• _ASSIGNMENT_
Look through the material below. Copy every line with the string "Right" in it.

• _AVAILABLE RECORDS_
━━━
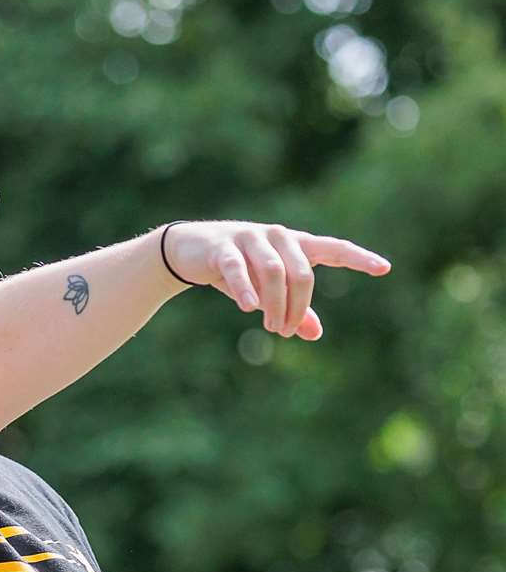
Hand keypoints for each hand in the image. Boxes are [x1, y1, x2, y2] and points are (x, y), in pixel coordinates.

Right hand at [164, 221, 389, 339]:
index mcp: (294, 244)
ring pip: (273, 271)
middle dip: (298, 306)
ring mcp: (249, 239)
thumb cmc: (235, 271)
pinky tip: (249, 308)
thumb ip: (291, 308)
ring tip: (272, 328)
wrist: (188, 252)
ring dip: (275, 304)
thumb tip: (315, 334)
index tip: (384, 269)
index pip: (332, 248)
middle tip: (286, 332)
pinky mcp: (223, 248)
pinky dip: (245, 288)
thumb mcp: (266, 291)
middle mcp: (278, 236)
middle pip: (301, 271)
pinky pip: (238, 269)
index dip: (358, 258)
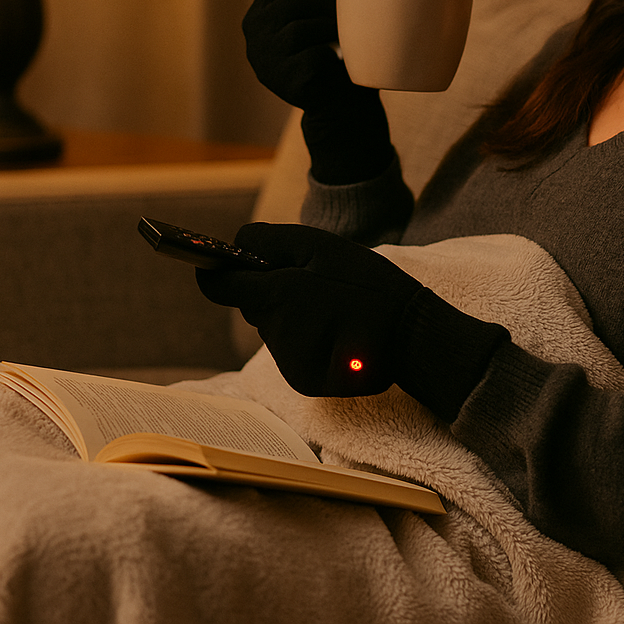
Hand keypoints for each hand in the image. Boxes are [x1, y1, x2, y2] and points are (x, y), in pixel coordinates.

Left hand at [196, 223, 423, 396]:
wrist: (412, 334)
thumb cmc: (368, 283)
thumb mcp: (321, 246)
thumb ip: (269, 242)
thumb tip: (233, 245)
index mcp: (279, 296)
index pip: (220, 287)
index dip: (214, 273)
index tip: (212, 266)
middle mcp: (277, 334)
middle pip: (254, 308)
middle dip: (273, 294)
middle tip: (313, 284)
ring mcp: (289, 362)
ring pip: (274, 330)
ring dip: (292, 318)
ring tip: (333, 311)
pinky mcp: (303, 381)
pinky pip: (290, 353)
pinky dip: (306, 342)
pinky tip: (337, 335)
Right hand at [243, 0, 393, 183]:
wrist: (345, 103)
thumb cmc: (340, 49)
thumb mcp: (325, 8)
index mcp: (262, 9)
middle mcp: (254, 30)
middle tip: (349, 9)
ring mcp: (263, 56)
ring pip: (299, 23)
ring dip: (331, 24)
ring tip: (349, 34)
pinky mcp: (280, 79)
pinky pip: (310, 53)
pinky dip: (331, 52)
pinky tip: (340, 58)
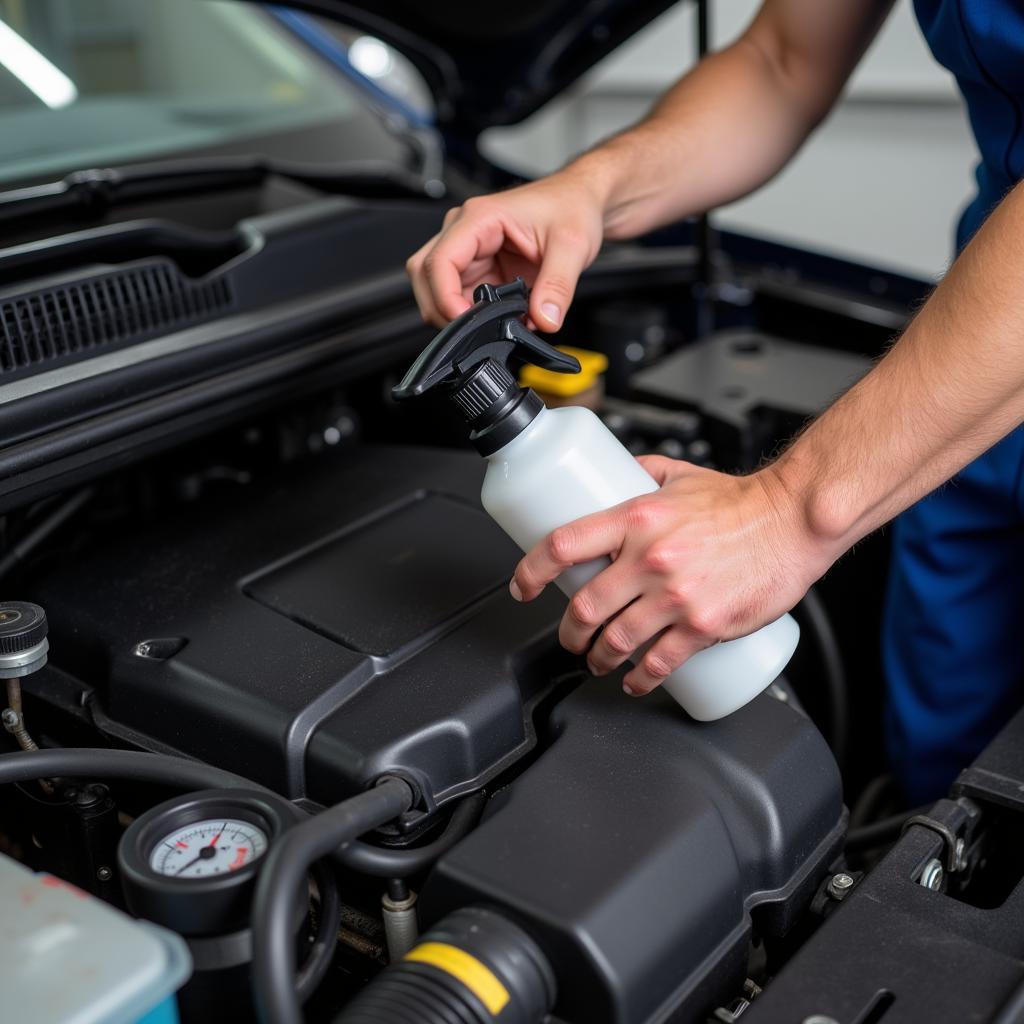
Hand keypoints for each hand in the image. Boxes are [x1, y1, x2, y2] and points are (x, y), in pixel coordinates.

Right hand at [405, 169, 605, 329]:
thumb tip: (545, 320)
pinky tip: (498, 318)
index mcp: (480, 218)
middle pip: (425, 276)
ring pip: (437, 289)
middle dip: (441, 310)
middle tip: (473, 332)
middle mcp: (465, 231)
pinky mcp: (479, 269)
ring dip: (457, 314)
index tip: (465, 323)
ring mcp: (470, 251)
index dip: (445, 298)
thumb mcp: (572, 247)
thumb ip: (558, 287)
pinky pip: (461, 296)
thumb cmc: (571, 207)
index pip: (438, 261)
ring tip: (493, 323)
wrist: (581, 200)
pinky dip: (473, 315)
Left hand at [510, 456, 831, 693]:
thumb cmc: (742, 501)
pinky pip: (659, 662)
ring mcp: (676, 596)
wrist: (793, 521)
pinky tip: (634, 680)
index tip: (523, 586)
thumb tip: (613, 474)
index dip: (532, 570)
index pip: (563, 545)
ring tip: (597, 660)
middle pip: (585, 606)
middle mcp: (650, 559)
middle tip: (569, 637)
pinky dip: (639, 678)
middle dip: (568, 630)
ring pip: (616, 640)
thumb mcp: (680, 475)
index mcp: (636, 519)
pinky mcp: (703, 626)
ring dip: (597, 657)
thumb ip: (641, 474)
━━━
• _ANSWER SPACE_
Right hand at [164, 221, 389, 339]:
Right hand at [243, 0, 393, 183]:
Right hand at [405, 169, 605, 329]:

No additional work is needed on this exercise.